The Weill Cornell Medicine Pediatric Nephrology team focuses on a wide range of research activities to expand the understanding of renal and other nephrology disorders in children and adolescents, and to develop new strategies for the prevention and management of renal disease and injury. We continue to break new ground in our understanding of conditions including chronic kidney disease, kidney transplant outcomes and hemolytic uremic syndrome.
The Division of Pediatric Nephrology at Weill Cornell has a robust chronic kidney disease (CKD) research program. Our current CKD-related clinical studies are led by Oleh M. Akchurin, MD, PhD, and include:
In addition to these studies led by Weill Cornell investigators, we collaborate with the Chronic Kidney Disease in Children (CKiD) study, the North American Pediatric Renal Trials and Collaborative Studies (NAPRTCS) registry, and several industry-sponsored clinical trials.
Juhi Kumar, M.D., M.P.H. was the recipient of a career development award (K 23) from the NIDDK, to evaluate the prevalence and correlates of vitamin D deficiency in the CKiD cohort. She continues to utilize the CKiD database to evaluate the associations between vitamin D and growth, and vitamin D and blood pressure in children with CKD.
Juhi Kumar, M.D., M.P.H. is the recipient of a CTSC pilot grant to evaluate markers of allograft damage in blood and urine, as well as the gut microbiome, in pediatric kidney transplant recipients both with and without donor-specific antibodies.

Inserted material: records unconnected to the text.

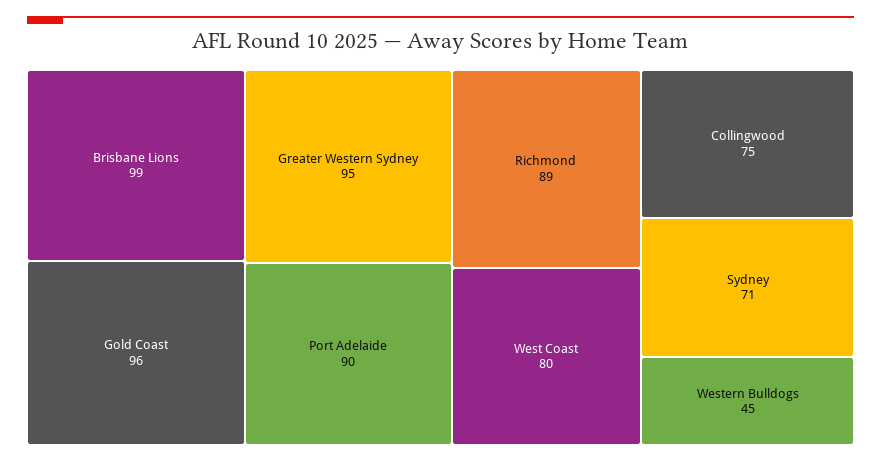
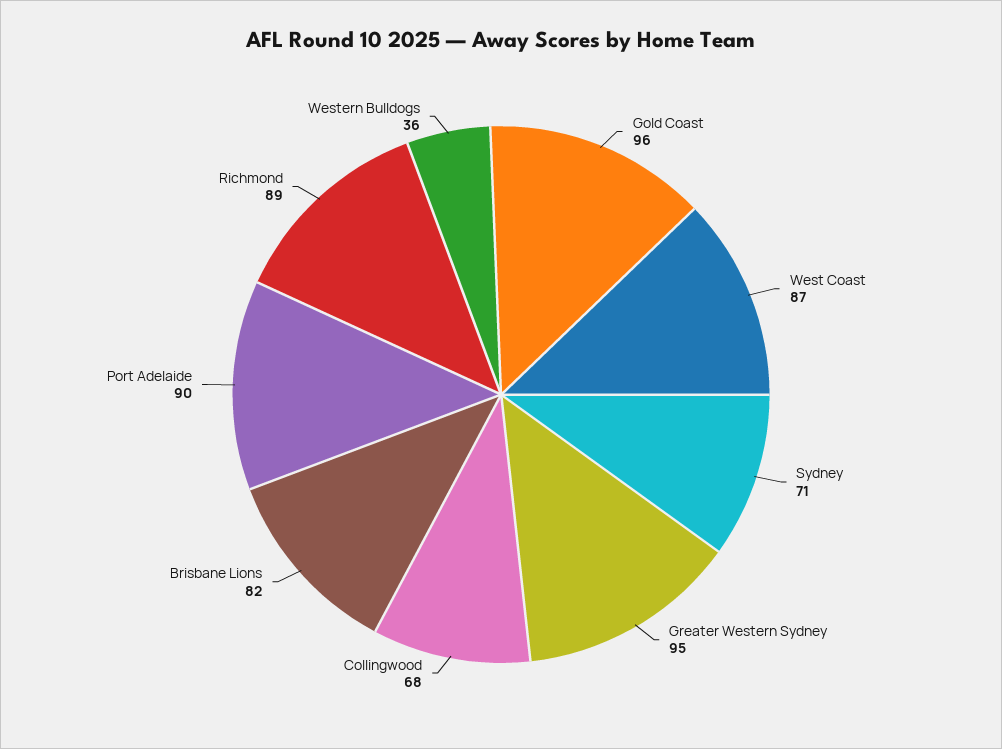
  {
-   "Brisbane Lions": 99,
+   "Brisbane Lions": 82,
    "Gold Coast": 96,
    "Greater Western Sydney": 95,
    "Port Adelaide": 90,
    "Richmond": 89,
-   "West Coast": 80,
+   "West Coast": 87,
-   "Collingwood": 75,
+   "Collingwood": 68,
    "Sydney": 71,
-   "Western Bulldogs": 45
+   "Western Bulldogs": 36
  }

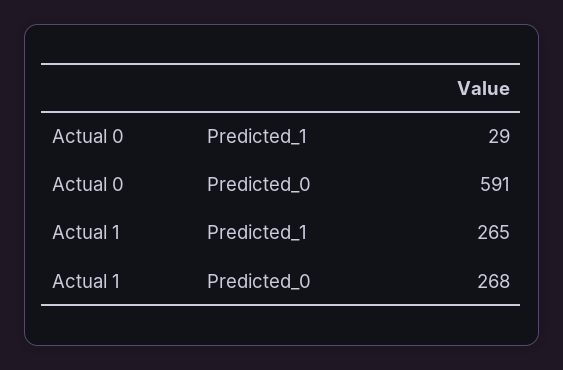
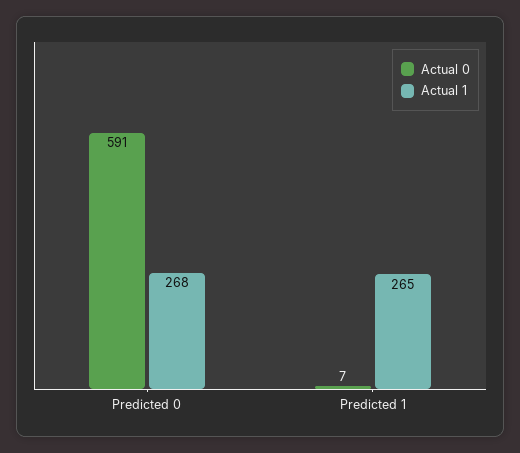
  {
    "Actual 0": {
-     "Predicted_1": 29,
+     "Predicted_1": 7,
      "Predicted_0": 591
    },
    "Actual 1": {
      "Predicted_1": 265,
      "Predicted_0": 268
    }
  }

In addition, she will explore the relationship of these markers and the gut microbiome with vitamin D and Fibroblast Growth Factor 23 (FGF23).
With the support of his K08 career development award from the NIH NIDDK and Rohr family Clinical Scholar award, Dr. Oleh Akchurin is using several mouse models of juvenile Chronic Kidney Disease (CKD) to understand how iron supplementation affects renal fibrosis and bone health in CKD. Iron supplementation is currently the most common therapy to treat anemia in children with mild to moderate CKD. Dr. Akchurin’s preliminary animal data demonstrated that oral iron therapy, in the doses compatible with those used in children with CKD improved anemia, but aggravated renal fibrosis in mice with adenine-induced CKD and worsened bone disease in these mice. The mechanism of these pro-fibrotic and bone effects of oral iron therapy could be related to the alterations of hepcidin, the master regulator of iron metabolism, in juvenile CKD. Previous research of Dr. Akchurin demonstrated that genetic blockade of hepcidin gene transcription not only ameliorated anemia in juvenile mice with CKD without a need for exogenous iron therapy, but also improved skeletal growth of these mice [See: http://vivo.med.cornell.edu/display/pubid84994609041]. Similarly, Dr. Akchurin have shown that the blockade of interleukin 6, a known upstream activator of hepcidin, was also protective against anemia in juvenile CKD [See: http://vivo.med.cornell.edu/display/pubid85061988121]. All these data have direct translational significance with respect to human Chronic Kidney Disease (CKD).
Eduardo Perelstein, M.D., M.P.H. is the site principal investigator for an observational, multicenter study analyzing patients with atypical Hemolytic Uremic Syndrome (HUS), sponsored by Alexion Pharmaceuticals.
Juhi Kumar, M.D., M.P.H. along with colleagues at the Children’s Hospital of Philadelphia (Drs. Amaral and Keating), leads one of the largest transplant studies in pediatric kidney transplant recipients in North America funded by a R01 grant from the National Institute of Child Health and Human Development (NICHD). The VIRTUUS study is a multi-center cohort study designed to improve approaches to identifying and characterizing early allograft injury in children with kidney transplants. This study aims to validate in children, urinary messenger RNA signatures and metabolite profiles associated with acute cellular rejection, antibody mediated rejection and BK virus nephropathy in adult kidney transplant recipients. The VIRTUUS study is of great relevance for the pediatric transplant recipients as it aims to improve long-term allograft outcomes by shifting clinical paradigms toward proactive, individualized treatment based on urinary changes that can be seen before clinical manifestations arise.
Juhi Kumar, M.D., M.P.H. is the site Principal Investigator for North American Pediatric Renal Trials and Collaborative Studies (NAPRTCS). Our site contributes valuable data from our kidney transplant patients to this registry. This database collects information about current practices and trends in management of kidney transplant recipients with the goal of improving the care of pediatric renal allograft recipients in North America.